Les amitiés masculines au début de la République ont joué un rôle important dans sa politique. Les liens entre les Lees de Virginie et les Adams du Massachusetts, entre George Washington et James Madison, entre James Madison et Thomas Jefferson, et entre Thomas Jefferson et John Adams sont souvent notés même dans de brèves esquisses biographiques. D'autre part, l'amitié masculine intime - inscrite dans le mythe occidental et honorée dans l'histoire occidentale comme ennoblissante et vertueuse depuis l'époque classique - a généralement été ignorée dans les études sur la politique et la culture de l'époque. Jusqu'à sa dernière décennie, les historiens du XXe siècle confrontés à la dévotion et à l'angoisse des lettres d'amour que ces amis se sont écrites ont voilé leur sens par une remarque dédaigneuse sur le langage fleuri de l'époque. En fait, l'amitié masculine intime semble avoir fleuri au début de la République, alimentée en partie par le rôle culturel de l'armée continentale et les liens masculins inhérents à la guerre, mais aussi peut-être par la nécessité de définir la citoyenneté républicaine différemment de la citoyenneté coloniale.

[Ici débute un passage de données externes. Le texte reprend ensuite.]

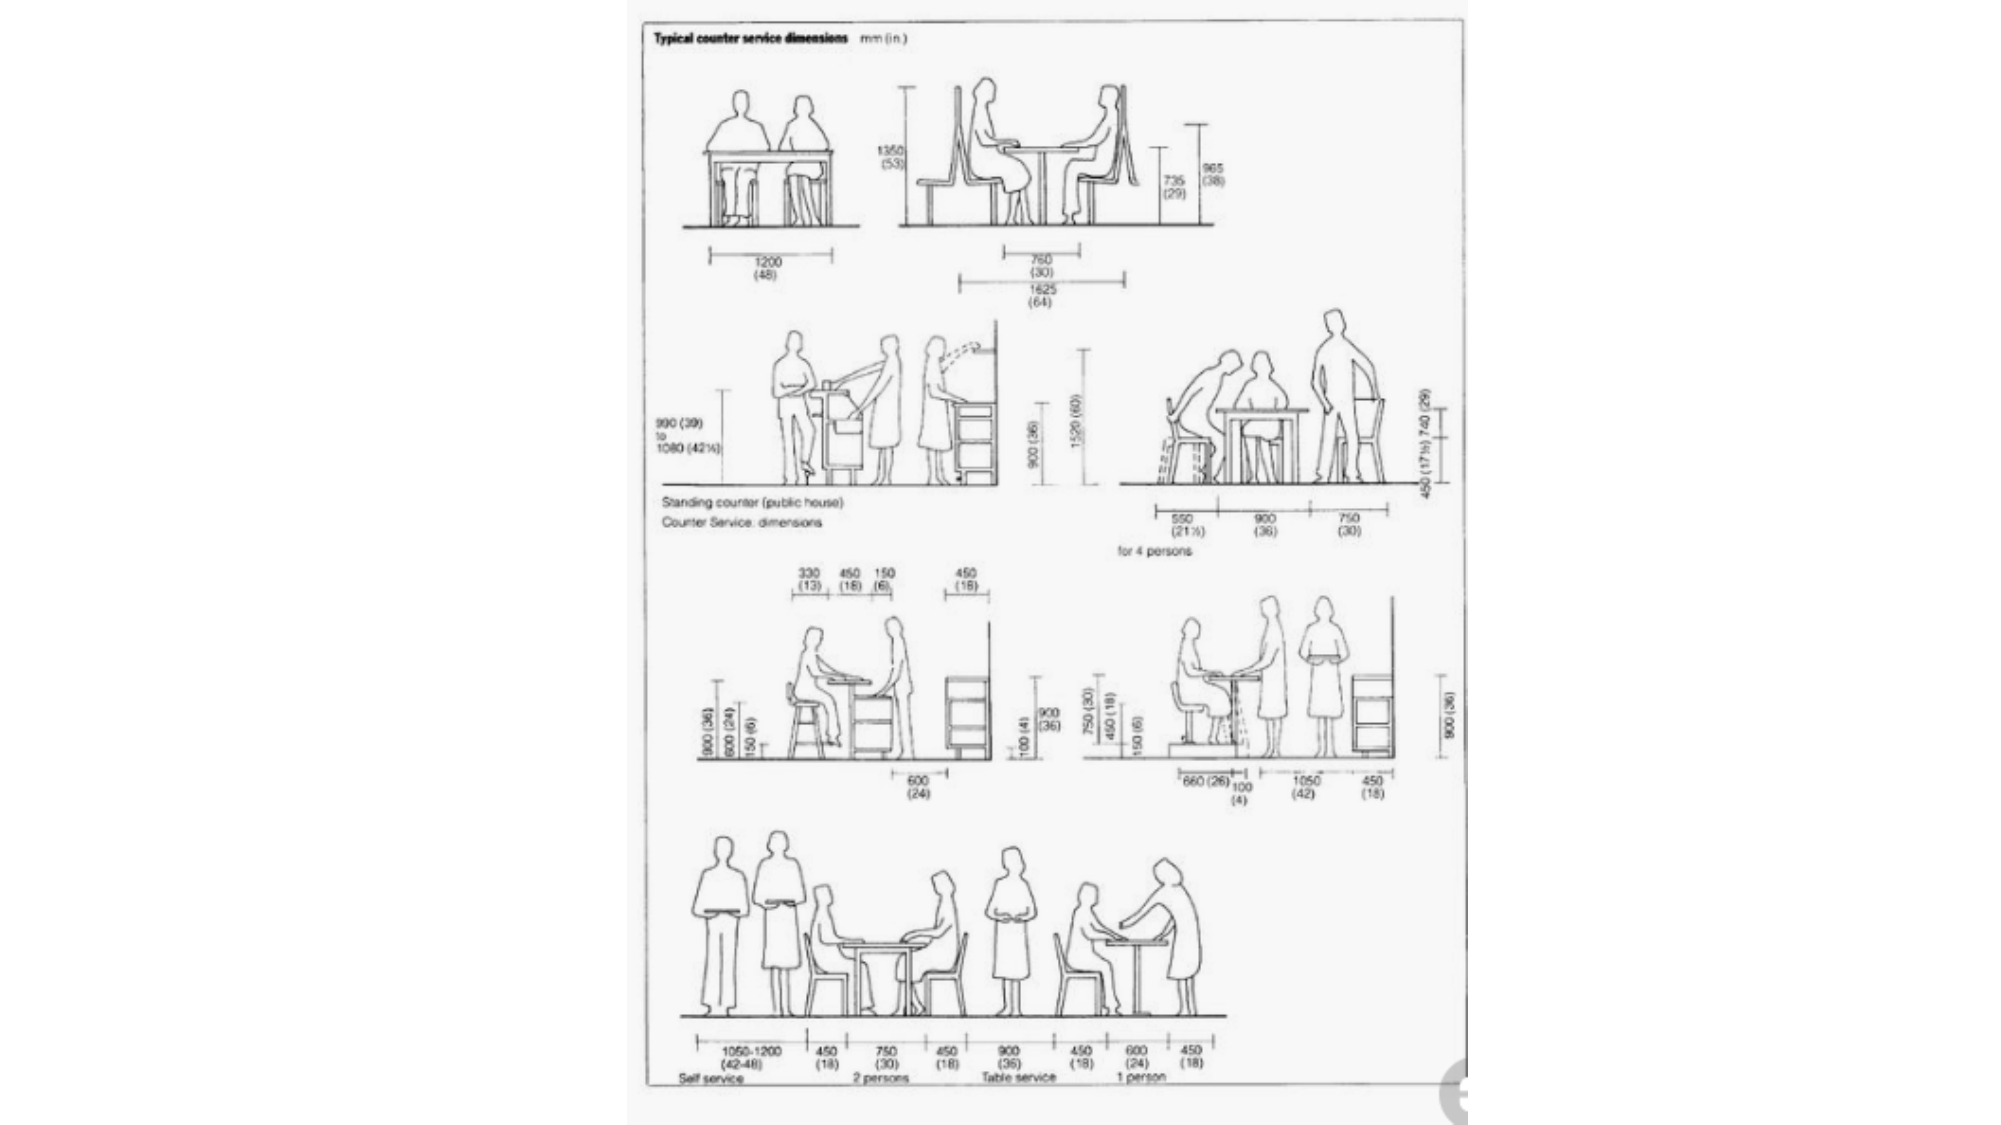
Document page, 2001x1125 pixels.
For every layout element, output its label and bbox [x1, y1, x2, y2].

picture [627, 0, 1468, 1125]
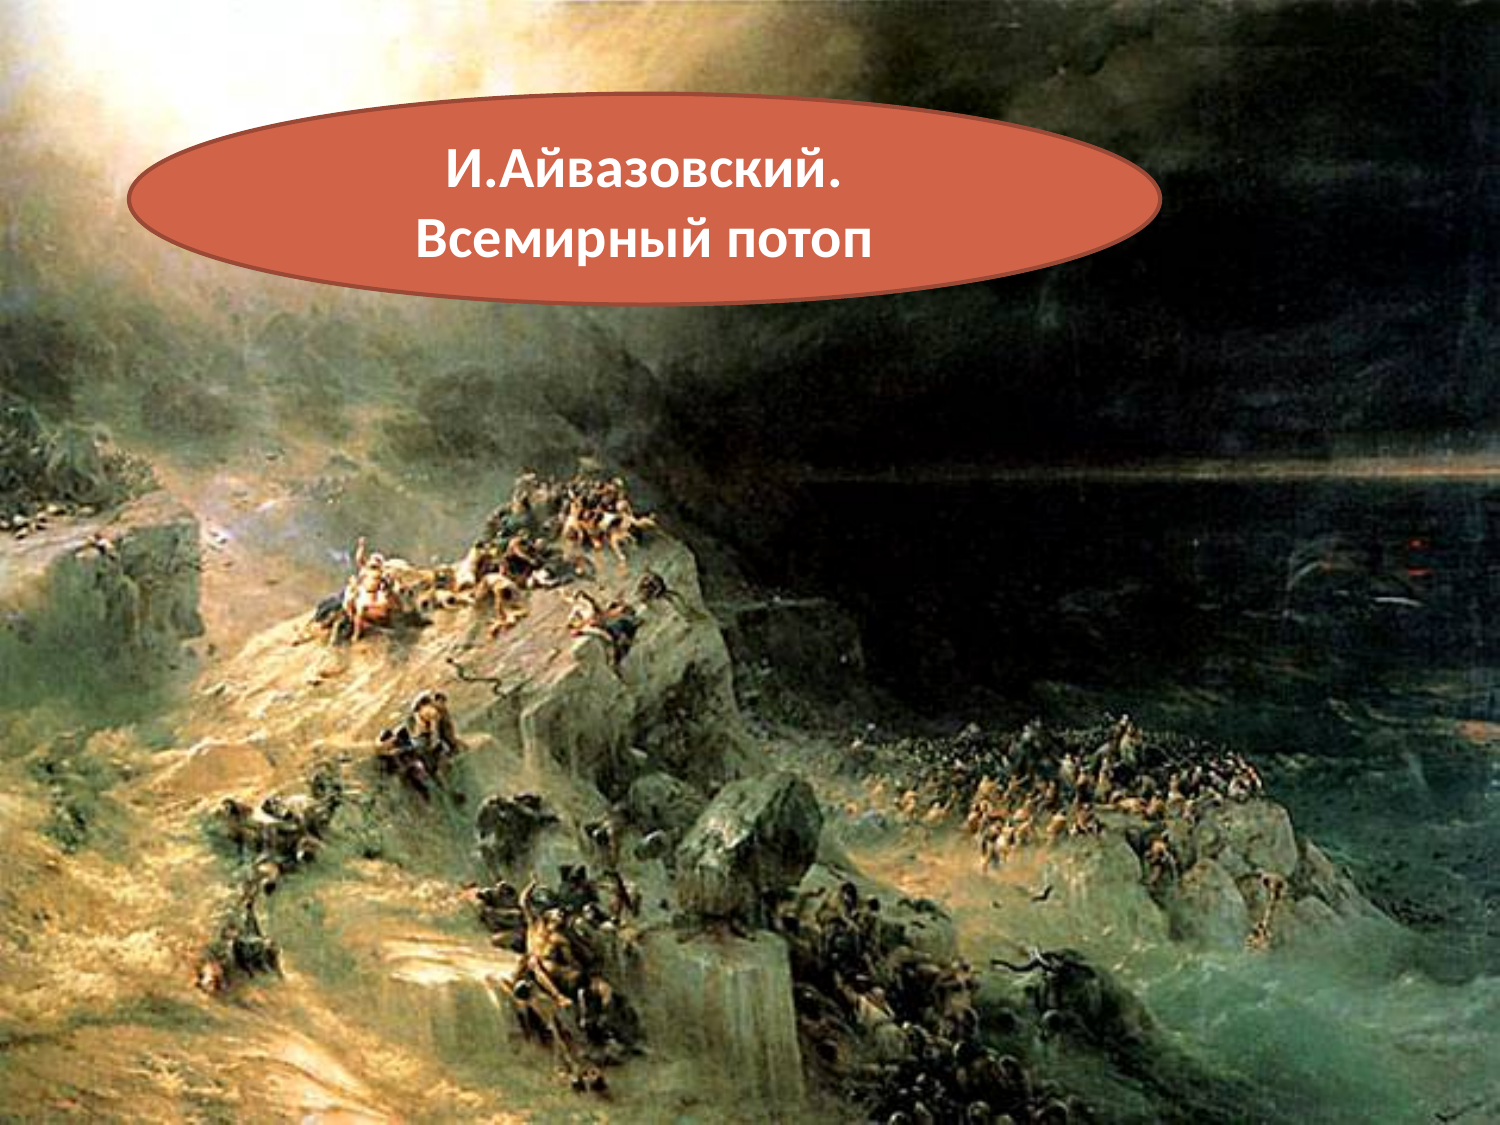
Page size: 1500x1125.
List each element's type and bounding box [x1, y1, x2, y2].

list [0, 0, 1500, 1125]
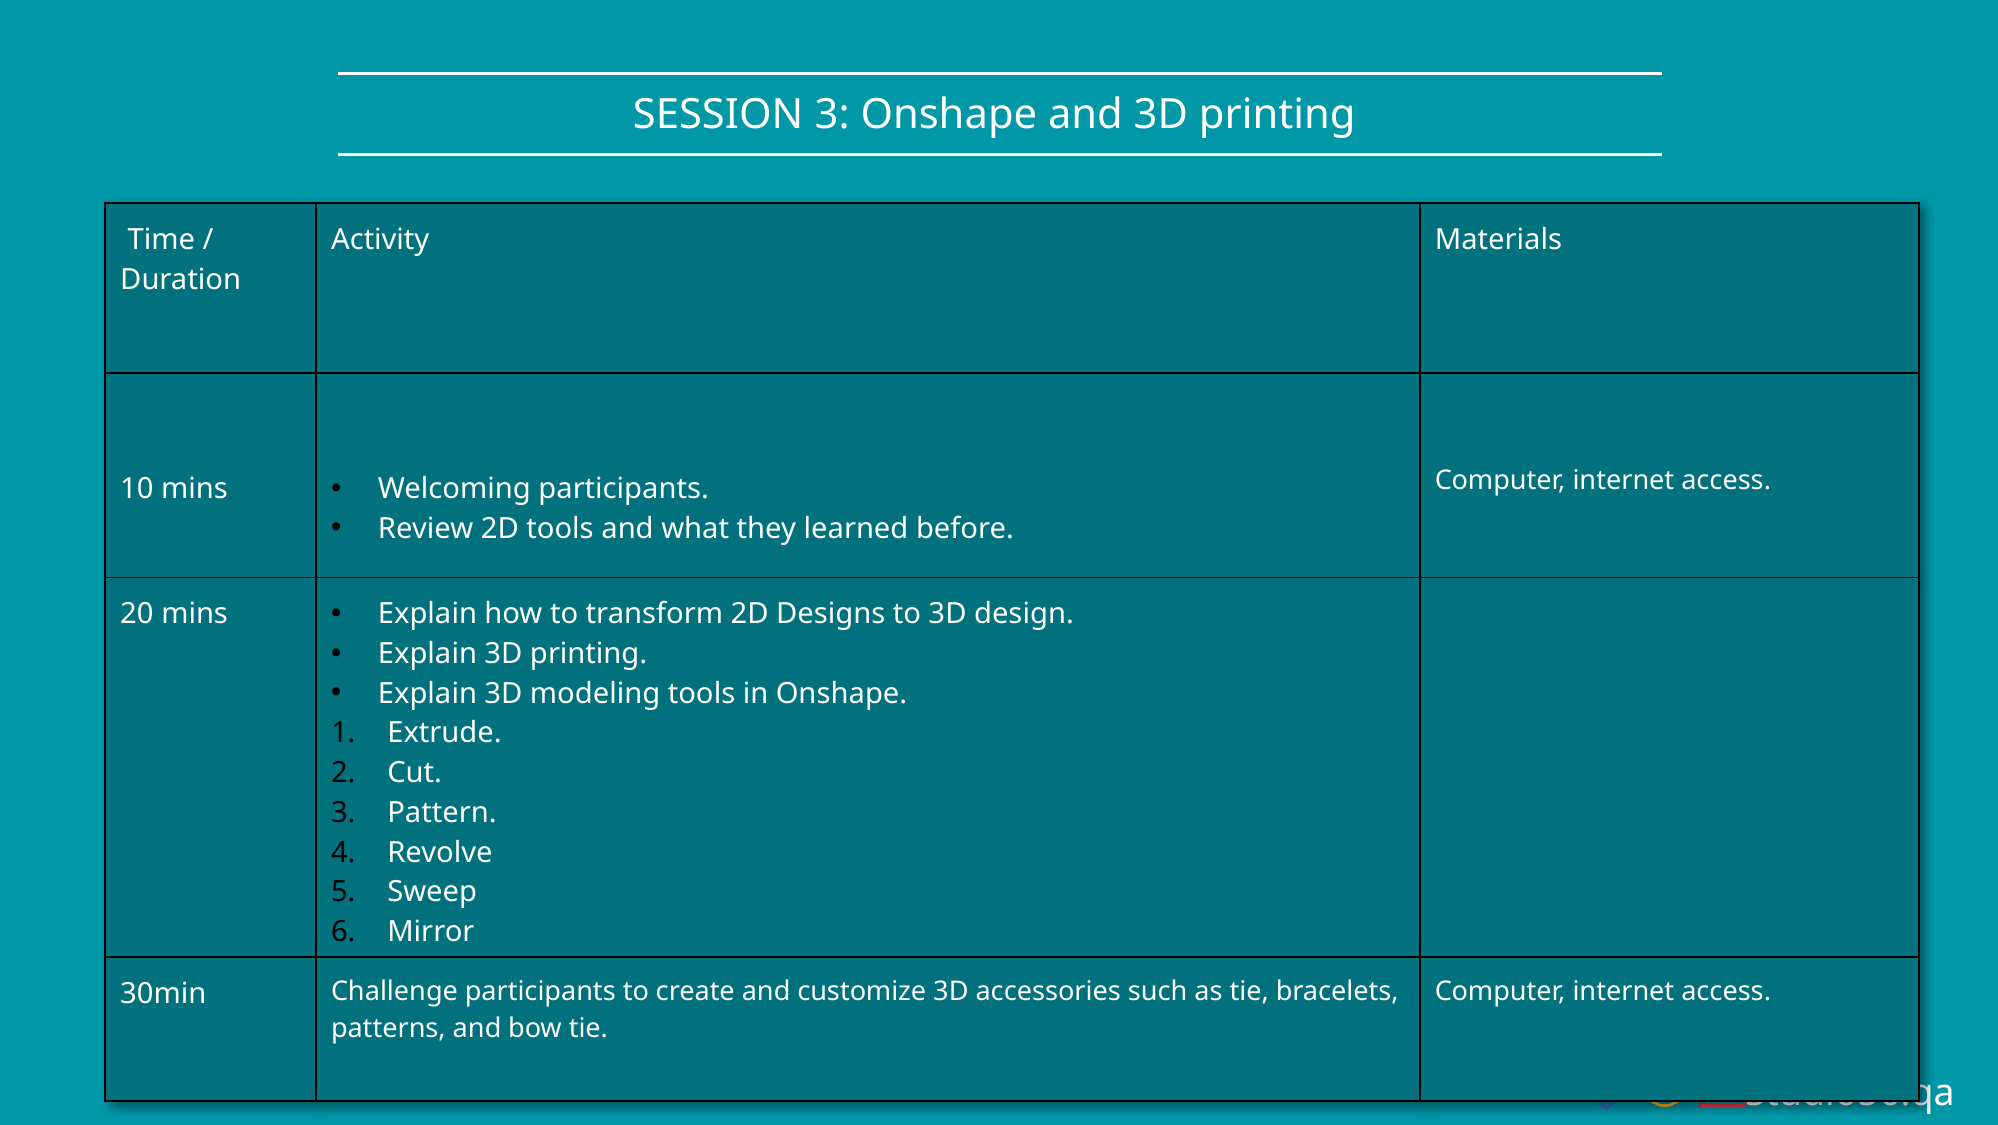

Par conséquent, il n'était pas choquant en 1826 que George Washington Parke Custis publie des articles de journaux identifiant Robert Morris comme l'homme que George Washington aimait vraiment et qui «avait le privilège de son cœur», ou comparant la relation entre son beau-grand-père et le général Nathanial Greene à celle d'Alexandre le Grand et d'Héphaestion.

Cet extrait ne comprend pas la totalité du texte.